Problem statement: Every record below, from first to last, should be copied exactly; leave the pictures out.

Items listed in a dataset:
★ ★ ★ ★ ★ ★ ★
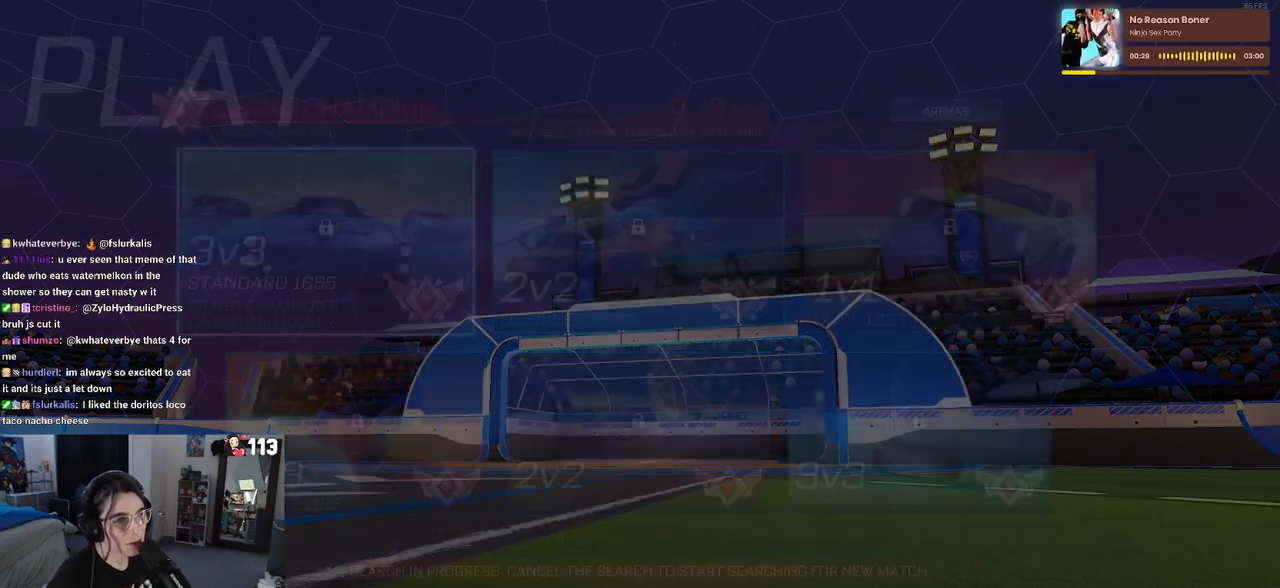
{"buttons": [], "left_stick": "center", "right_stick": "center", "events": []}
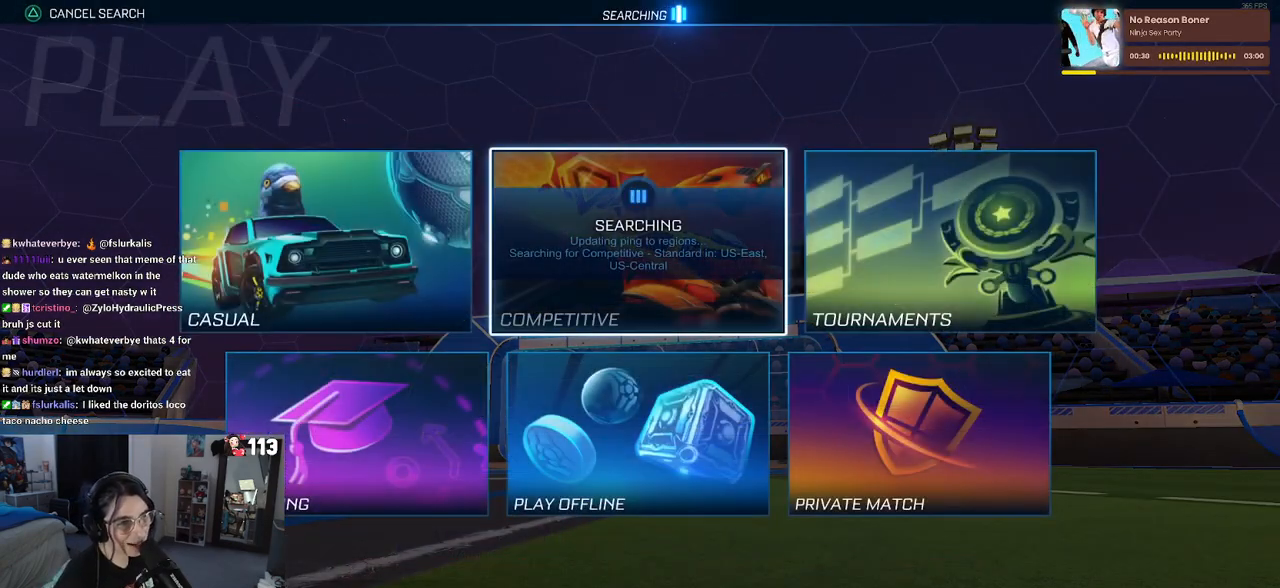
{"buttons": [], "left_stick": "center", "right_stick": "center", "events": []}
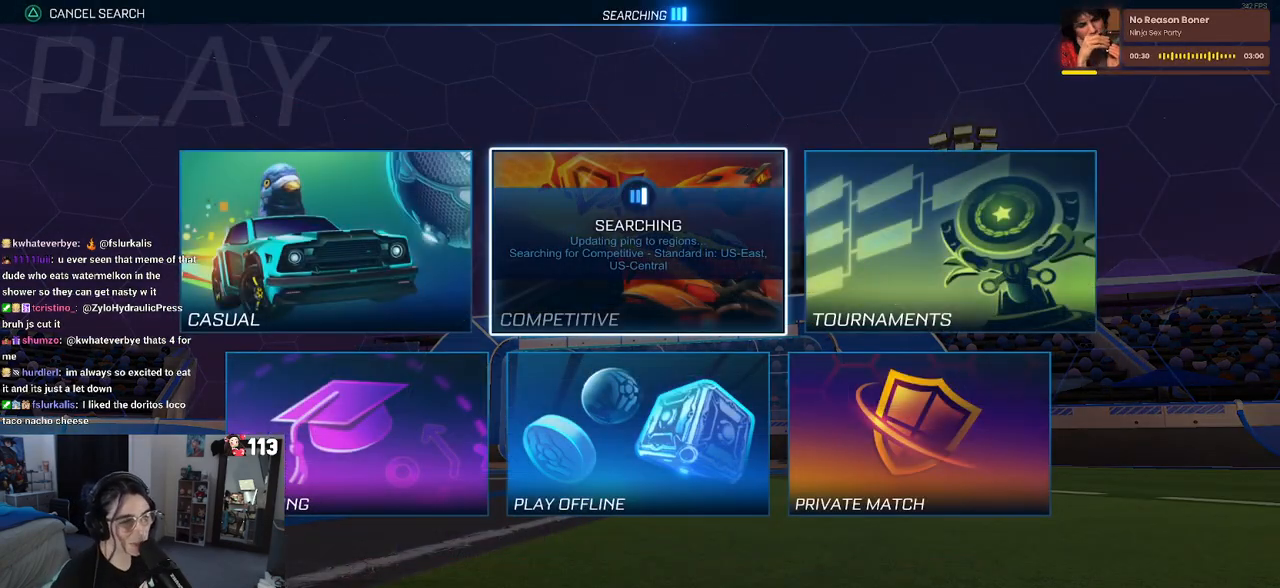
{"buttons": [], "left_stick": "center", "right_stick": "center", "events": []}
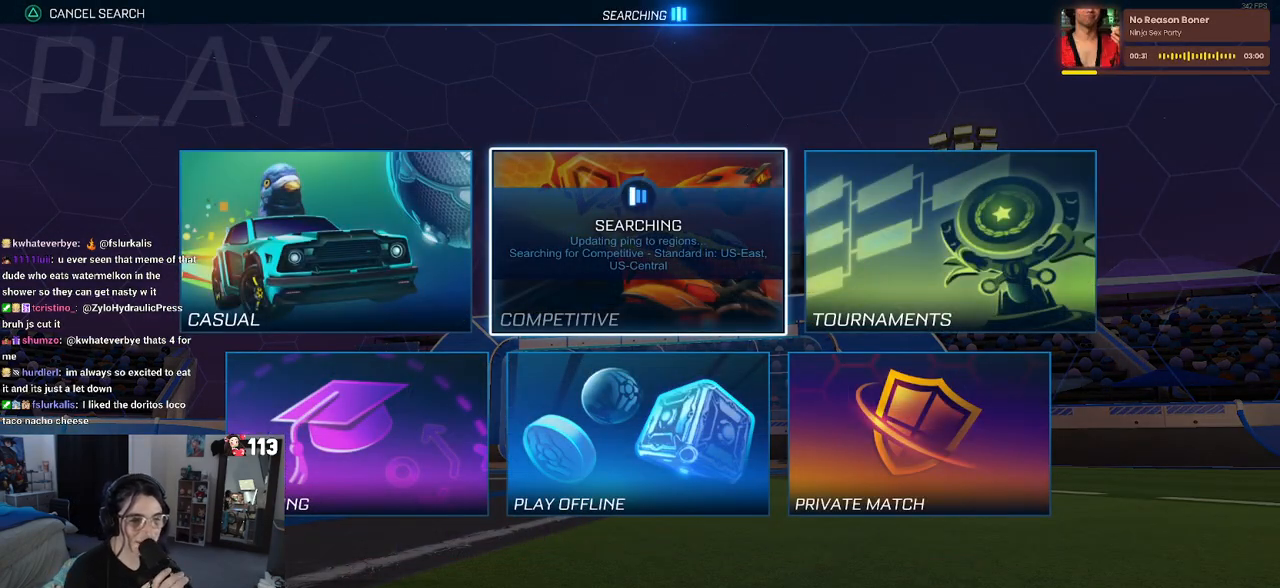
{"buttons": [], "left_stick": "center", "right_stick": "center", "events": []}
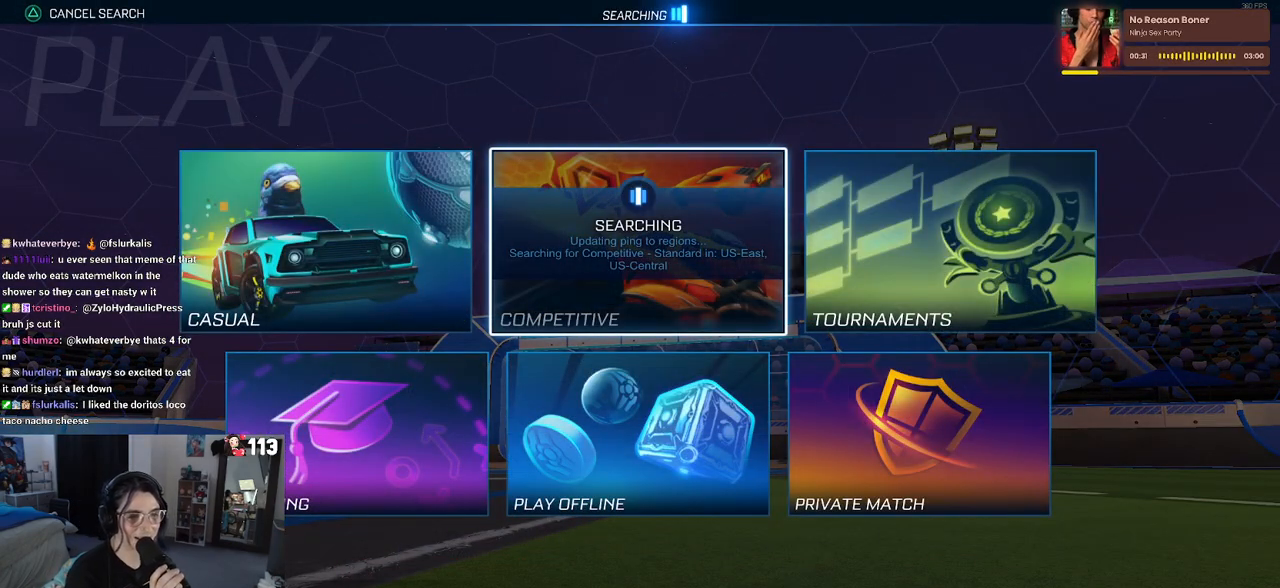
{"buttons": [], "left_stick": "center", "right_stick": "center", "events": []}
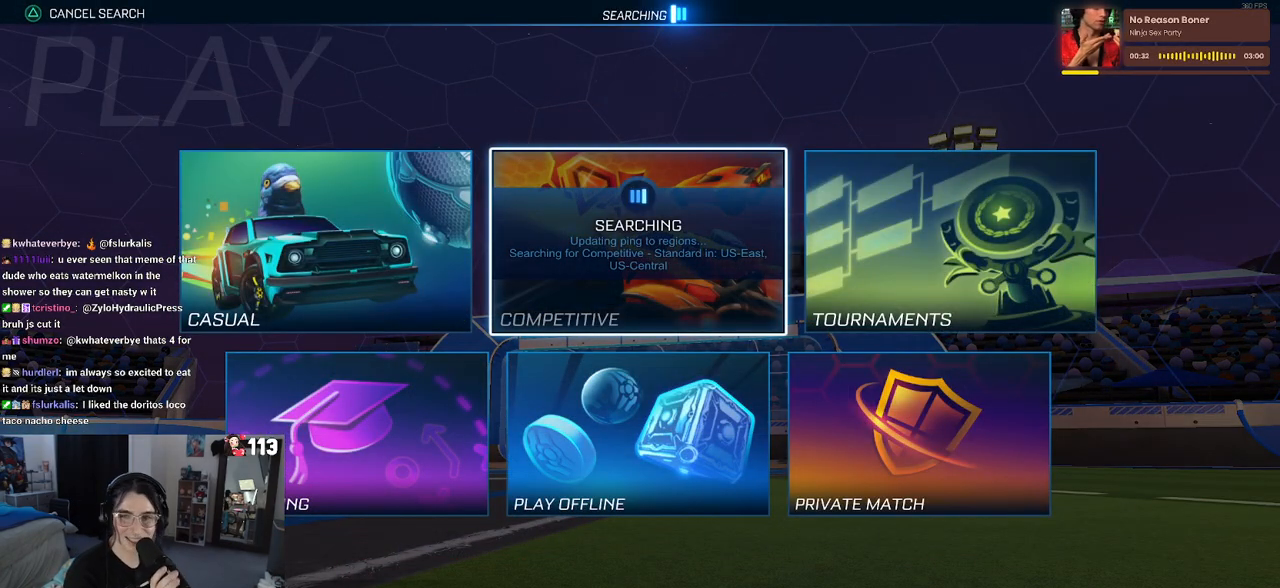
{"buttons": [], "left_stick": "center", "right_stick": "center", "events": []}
★ ★ ★ ★ ★ ★ ★
Solution to the exercise:
{"buttons": [], "left_stick": "center", "right_stick": "center", "events": []}
{"buttons": [], "left_stick": "center", "right_stick": "center", "events": []}
{"buttons": [], "left_stick": "center", "right_stick": "center", "events": []}
{"buttons": [], "left_stick": "center", "right_stick": "center", "events": []}
{"buttons": [], "left_stick": "center", "right_stick": "center", "events": []}
{"buttons": [], "left_stick": "center", "right_stick": "center", "events": []}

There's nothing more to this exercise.